Horton Foote’s Convicts comes to the Blu-ray format courtesy of Olive Films. It stars Robert Duvall, Lukas Haas, and James Earl Jones. The year is 1902 and the film takes place in Texas but for a minute there I thought it took place in Louisiana due to the accents and all. It may have been on the border, but I digress. Horace Robedeaux (Haas) is the young 13-year land hand in the employment of Soll Gautier (Duvall). Sol own s a large plantation and has many convicts at his disposal that tend to it. James Earl Jones is Ben Johnson and is one of Soll’s most trusted land hands and looks after the convicts that look after the land.
Horace is in a bit of despair. He’s been working for Soll for six months trying to save up money to buy a tombstone for his father’s grave. The problem is that Soll hasn’t paid him anything at all in those six months. Soll is a crass older man who seems to be losing his wits about him. He repeats himself constantly and his short-term memory fails him at every turn. One moment he is completely lucid and then he forgets who is standing before him the next. It looks as if senility and mental illness have caught up to him.
Convicts is one of those films that slipped under my radar. Horton Foote who also wrote the screenplay for To Kill A Mockingbird back in 1962 wrote it. Convicts is based on his play. Being that it’s adapted from the stage to screen, and has a more than capable cast of characters, the film never feels crowded or as big as at it could be even though it takes place on a giant property, with many components to it. There’s the main house, the fields, where the convicts gather, etc.

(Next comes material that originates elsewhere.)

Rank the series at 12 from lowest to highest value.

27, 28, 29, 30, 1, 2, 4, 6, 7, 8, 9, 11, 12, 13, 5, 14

The best scenes of the film involve Soll and Horace. Horace is a very precocious boy and tends to have long conversations with the convicts themselves in addition to Soll. At the tender age of 13 Horace is able to do math and read. Some of the adults in the film are portrayed to not be educated. He also carries on fairly well with Soll. Soll begins to unravel fairly quickly and Horace is there to comfort him in what could be his last moments. Soll, of course, is the type of fellow that will live forever, so there’s a lot of back and forth chatter between Soll and the rest of the company he keeps. The promotional materials for Convicts make it seem like it’s a traditional cowboy western but it’s really not. If you have 90-minutes to spare then Convicts may very well be right up your alley. The primary cast is terrific.
Convicts is presented in 1.85:1 widescreen. This is another catalog release from Olive Films, and wherever the video presentation was sourced from, those who saw to its high definition transfer did a fine job. Film grain is clearly visible and remains steady throughout the film’s running time. Sharpness and contrast levels are kept in tact and I did not detect any instances of tinkering about. Softness does creep in along with some “blooming” during the last minute of the film before it cuts to the credits. Other than that minor hiccup this high definition presentation of Convicts on Blu-ray is great.

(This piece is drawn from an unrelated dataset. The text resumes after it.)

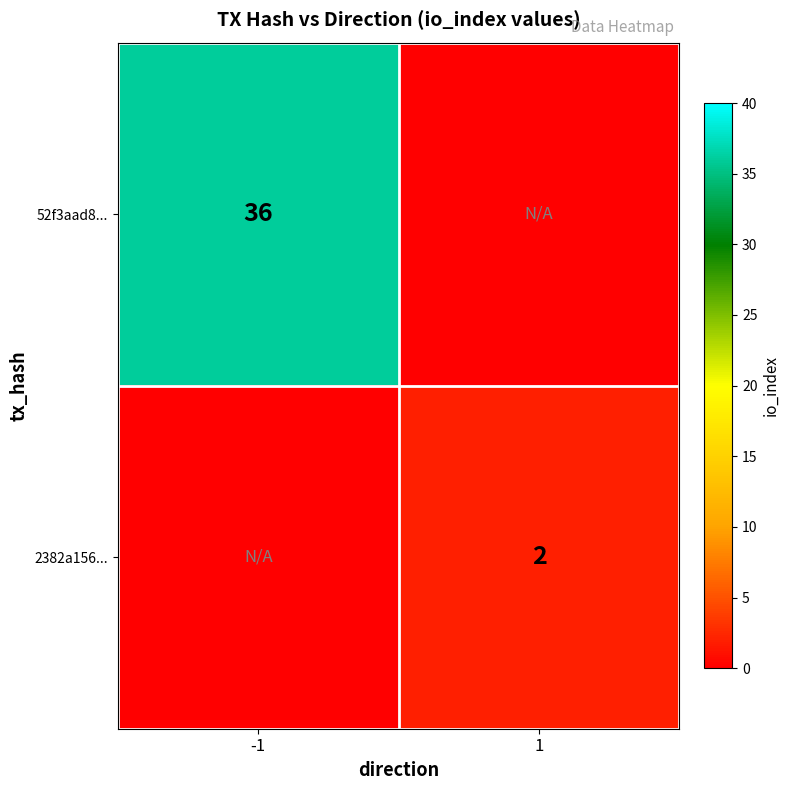

Is the value of 2382a156... at 1 greater than the value of 52f3aad8... at -1?

No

Convicts is presented in DTS-HD Master Audio 2.0. It’s a lossless stereo track and is more than adequate for a film of this nature. Outside of Robert Duvall’s character the film is very quiet, so not much is needed to liven the place up. Dialogue levels are strong and everyone can be heard clearly. The southern dialects are also easy to understand, as well. The rest of the soundstage is predominately empty. Gunfire, or what gunfire there is in the film, sounds a tad too canned for my tastes and lacks depth. I think that’s theme for some of the films being released from Olive. They can only work with what they got.
There is only a short theatrical trailer that plays in montage over artwork, with no footage whatsoever from the film. It runs less than 30 seconds long. I was tempted to give it a flat zero for the score but changed my mind at the last minute.
- Theatrical Trailer (HD)
The Definitive Word
Convicts was a neat little film to watch. It was obviously the middle part to a bigger story and the viewer was just thrust into it all. The performances by Robert Duvall, Lukas Haas, and James Earl Jones elevate the material. Sadly, the Blu-ray does not outside of the stellar video quality. Horton Foote’s Convicts is recommended.